*** Begin section ***
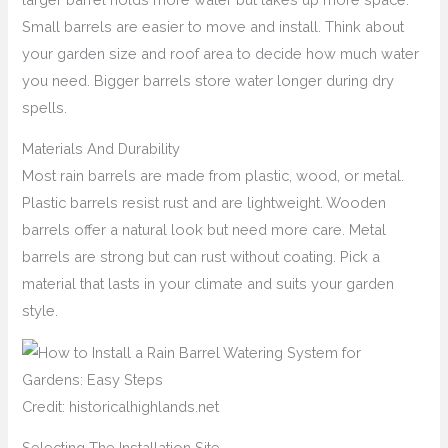
Small barrels are easier to move and install. Think about
your garden size and roof area to decide how much water
you need. Bigger barrels store water longer during dry
spells.
Materials And Durability
Most rain barrels are made from plastic, wood, or metal.
Plastic barrels resist rust and are lightweight. Wooden
barrels offer a natural look but need more care. Metal
barrels are strong but can rust without coating. Pick a
material that lasts in your climate and suits your garden
style.
Credit: historicalhighlands.net
Selecting The Installation Site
*** End section ***
WHAT TO PRODUCE: Which lines in the records contain the word "barrels"? Copy each such line in full.

EXERCISE RESPONSE:
Small barrels are easier to move and install. Think about
you need. Bigger barrels store water longer during dry
Most rain barrels are made from plastic, wood, or metal.
Plastic barrels resist rust and are lightweight. Wooden
barrels offer a natural look but need more care. Metal
barrels are strong but can rust without coating. Pick a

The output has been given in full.